Poco dopo, da uno degli alpeggi uscì un vecchio che diede tre colpi decisi a un grosso campanaccio appeso vicino alla porta. Immediatamente si sentirono da lontano fischi e latrati di cani. Jona si rilassò. Pastori. Quando vide arrivare il primo, un bambino che agitava il suo bastone per dirigere le pecore, mentre i cani zigzagavano intorno al gregge cominciò a sentirsi sicuro.
Le ultime bestie stavano entrando nel loro recinto quando apparvero altri pastori; questi erano adulti, avevano lunghi bastoni e un coltello alla cintura, ma non si vedevano né spade né altre armi. Jona uscì dal bosco e s’incamminò verso di loro.
“Salve!” Gridò da lontano.

Osservò con interesse la reazione; per prima cosa si misero in allarme, stringendosi assieme e impugnando i bastoni; poi probabilmente, vedendo che era solo, si rilassarono un po’ e fischiarono per richiamare i cani che già si erano portati a semicerchio davanti a loro e stavano avanzando rugliando sommessamente; quando infine notarono il suo abbigliamento, diverso nella foggia e nei colori dal loro, Jona vide i segni della curiosità.
Avanzò con passo deciso, tenendo le braccia bene in vista e lontane dal corpo.
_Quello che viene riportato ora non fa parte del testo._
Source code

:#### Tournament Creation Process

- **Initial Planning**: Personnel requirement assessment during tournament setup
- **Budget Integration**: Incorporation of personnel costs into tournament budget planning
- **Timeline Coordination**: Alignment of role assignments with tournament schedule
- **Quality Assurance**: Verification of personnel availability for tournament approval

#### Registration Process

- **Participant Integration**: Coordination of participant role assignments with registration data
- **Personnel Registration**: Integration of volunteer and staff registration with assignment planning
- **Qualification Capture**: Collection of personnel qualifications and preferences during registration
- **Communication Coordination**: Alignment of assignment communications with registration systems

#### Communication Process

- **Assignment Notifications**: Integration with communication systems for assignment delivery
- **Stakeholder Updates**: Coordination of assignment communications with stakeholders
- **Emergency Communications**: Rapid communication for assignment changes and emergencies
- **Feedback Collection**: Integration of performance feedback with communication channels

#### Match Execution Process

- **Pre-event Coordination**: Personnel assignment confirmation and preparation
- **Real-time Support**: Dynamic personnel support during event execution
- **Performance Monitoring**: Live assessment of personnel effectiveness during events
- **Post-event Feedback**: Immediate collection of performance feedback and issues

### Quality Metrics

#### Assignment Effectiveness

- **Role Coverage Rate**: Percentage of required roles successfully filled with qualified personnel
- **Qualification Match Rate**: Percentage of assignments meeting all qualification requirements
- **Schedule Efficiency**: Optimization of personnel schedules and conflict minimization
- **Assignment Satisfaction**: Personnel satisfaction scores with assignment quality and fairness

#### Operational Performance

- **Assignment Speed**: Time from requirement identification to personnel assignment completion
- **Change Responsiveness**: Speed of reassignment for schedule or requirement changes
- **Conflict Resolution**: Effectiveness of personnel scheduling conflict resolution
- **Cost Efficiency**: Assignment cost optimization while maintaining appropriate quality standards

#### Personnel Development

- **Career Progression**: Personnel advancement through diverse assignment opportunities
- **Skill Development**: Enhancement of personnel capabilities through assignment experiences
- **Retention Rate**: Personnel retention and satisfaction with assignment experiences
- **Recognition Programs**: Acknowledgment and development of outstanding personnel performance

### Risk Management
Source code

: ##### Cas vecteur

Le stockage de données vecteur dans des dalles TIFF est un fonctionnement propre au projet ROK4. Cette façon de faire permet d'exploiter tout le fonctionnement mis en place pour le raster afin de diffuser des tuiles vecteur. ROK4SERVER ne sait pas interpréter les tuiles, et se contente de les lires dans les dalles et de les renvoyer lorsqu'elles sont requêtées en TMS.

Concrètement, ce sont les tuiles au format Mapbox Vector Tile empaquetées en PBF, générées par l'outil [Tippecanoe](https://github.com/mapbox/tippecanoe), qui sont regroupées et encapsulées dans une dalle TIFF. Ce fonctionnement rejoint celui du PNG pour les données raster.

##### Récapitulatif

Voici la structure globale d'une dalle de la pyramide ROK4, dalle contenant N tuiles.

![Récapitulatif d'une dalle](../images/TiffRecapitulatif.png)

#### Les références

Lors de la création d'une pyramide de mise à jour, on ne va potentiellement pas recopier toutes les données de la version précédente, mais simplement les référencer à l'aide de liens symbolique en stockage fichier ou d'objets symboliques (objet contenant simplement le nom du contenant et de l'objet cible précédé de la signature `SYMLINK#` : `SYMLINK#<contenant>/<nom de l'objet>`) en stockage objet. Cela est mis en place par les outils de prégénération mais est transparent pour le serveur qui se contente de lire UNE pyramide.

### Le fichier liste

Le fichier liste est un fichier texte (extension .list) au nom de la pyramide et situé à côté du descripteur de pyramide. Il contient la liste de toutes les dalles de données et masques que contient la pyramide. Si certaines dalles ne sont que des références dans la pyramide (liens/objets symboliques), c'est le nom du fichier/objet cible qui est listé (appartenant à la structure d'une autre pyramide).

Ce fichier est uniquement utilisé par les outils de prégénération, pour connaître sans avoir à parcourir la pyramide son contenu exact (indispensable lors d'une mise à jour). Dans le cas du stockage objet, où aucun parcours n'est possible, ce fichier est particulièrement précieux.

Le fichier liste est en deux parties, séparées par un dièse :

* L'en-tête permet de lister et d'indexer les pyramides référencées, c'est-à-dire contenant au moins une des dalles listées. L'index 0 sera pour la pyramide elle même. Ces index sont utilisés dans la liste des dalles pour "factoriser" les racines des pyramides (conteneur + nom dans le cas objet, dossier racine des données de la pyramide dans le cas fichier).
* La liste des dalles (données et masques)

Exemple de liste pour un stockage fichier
“Salve!” ripeté quando fu vicino, “mi sono perso. Nella nebbia ho perso il sentiero e devo essere sceso dalla parte sbagliata”.
“Salattè. Dundoveni?” gli rispose il vecchio che aveva visto per primo.
“Vengo da Ligu. Sono finito nella Valle, vero?”
“Nosemammonte, avalle ecchiggiù”.
Parlava con un accento pesante, ma ancora comprensibile.
“Posso fermarmi per la notte?”
“Hai coperte? Stanotte farà freddo.”
“Più freddo che in mezzo alla foresta?”

Verso la Valle

Rimase con i pastori tutto il giorno seguente cercando si smaltire la stanchezza e di avere informazioni sulla Valle che si trovava a nord, sul suo cammino.

Il vecchio parlava volentieri mentre lavorava per preparare i caci con il latte delle pecore. Jona cominciava a farsi un’idea della strada da percorrere.

Quando si rimise in viaggio, la carrareccia era comoda e lui riposato, aveva una meta e il sole metteva allegria.

Dietro una curva si trovò improvvisamente di fronte Thano: “Bravo Mago! Hai superato la prima prova!
Jona annuì: Thano aveva sistemato bene la sua prima trappola, lassù in montagna.
Il Dio rise. “No, non è quella la prova che dovevi superare. Quella era facile. Non mi aspettavo certo che ti facessi fermare da un po’ di nebbia!
Jona stava per replicare, ma di Thano restava solo la sua risata.
Davanti a lui si snodava la strada di mattoni gialli. Jona capì in un lampo. Era stata la sua determinazione a essere messa alla prova. Se fosse tornato indietro, com’era stato tentato di fare, avrebbe perso. Con ogni probabilità non sarebbe uscito vivo dai monti Penn.